Here are some of the highlights from AOL’s Q2:
-- Total advertising revenue was up 6 percent, for its fifth consecutive quarterly rise.
-- Global display revenue was up 2 percent, though U.S. display was exactly flat, as international jumped 21 percent.
-- There was 9 percent year-over-year growth in combined AOL Properties Display and Third Party Network revenue, which totaled $251.3 million for the quarter. By itself, third party network revenue gained 19 percent, which was primarily attributed to the inclusion of Ad.com’s Japan dollars.
-- Q2 saw the lowest rate of search and contextual revenue decline in over three years of 1 percent, thanks to double digit growth in search revenue on AOL.com.
-- The number of advertisers buying Project Devil ads grew by “triple digits” year-over-year. Over half of Project Devil advertisers in Q1 2012 repurchased ad in Q2.
Total revenues were down 2 percent, dragged down by subscription declines.
In trying to explain the flatness in the U.S., Armstrong was asked if advertisers are pulling back on spending and whether more is going toward social media and away from portals and content sites. In other words, was AOL fated to lose against the rise of Google and Facebook?
“The differentiator for AOL is focus on the format side,” Armstrong said. “The second piece is how do you fit the ad network system into the overall ad market, essentially, Google has an end to end platform and we probably have the second largest tech stack. Once you drop below that, you start to see this massive checkerboard of individual companies and properties. There are very few entities that have scale across the board.
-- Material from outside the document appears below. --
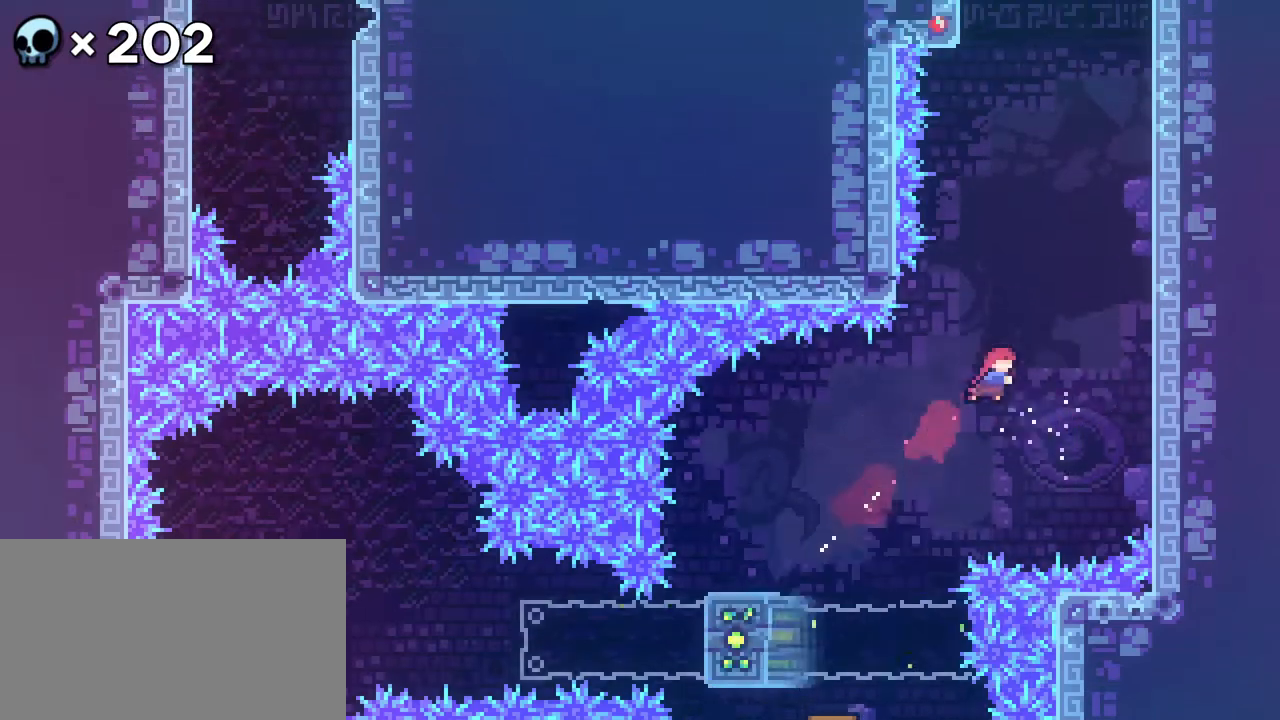
{"buttons": ["R2", "DPAD_UP"], "events": [[100, "R2", "down"], [250, "DPAD_RIGHT", "up"]]}
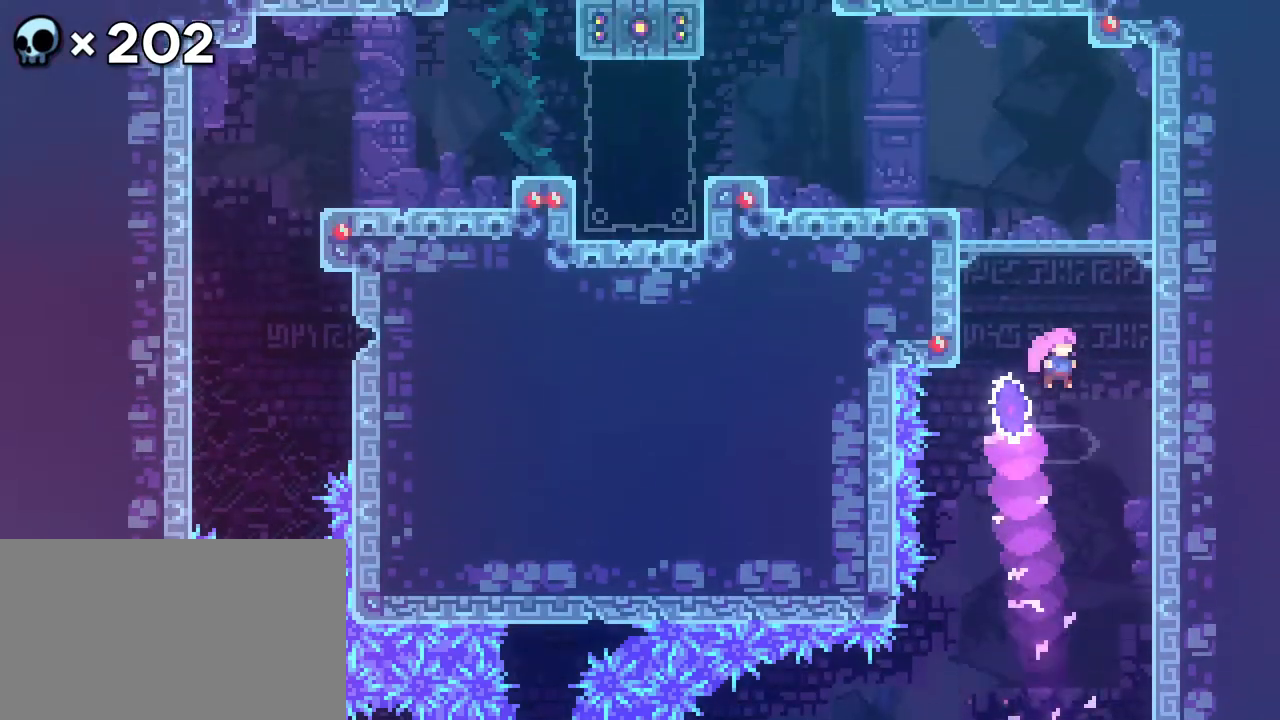
{"buttons": ["DPAD_LEFT"], "events": [[50, "B", "down"], [217, "B", "up"], [267, "DPAD_LEFT", "down"], [367, "DPAD_UP", "up"], [483, "R2", "up"]]}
We bring large scale in tech in terms of planning and targeting, and differentiation in the formats, like Devil, that we provide. We not only have our own business, targeting and analytics, we are also able to go into other exchanges and buy that way as well.”
Still, it will take a bit more than merely shifting its focus to data and RTB environments.
As eMarketer noted, U.S. online advertising spending in Q2 2012 grew 23.8 percent to $9.51 billion since last year, while AOL's share of that market declined to 2.8 percent in 2011, down from 3.4 percent in 2010. While the online advertising market is expected to grow 23.3 percent to $39.5 billion this year, AOL's share of revenues will fall further to 2.4 percent. Google, by comparison, is expected to see its share grow to 16.5% this year, up from 13.8 percent a year ago.
Overall, the display advertising market in the US is expected to grow 24.1 percent to $15.3 billion in 2012, eMarketer is projecting.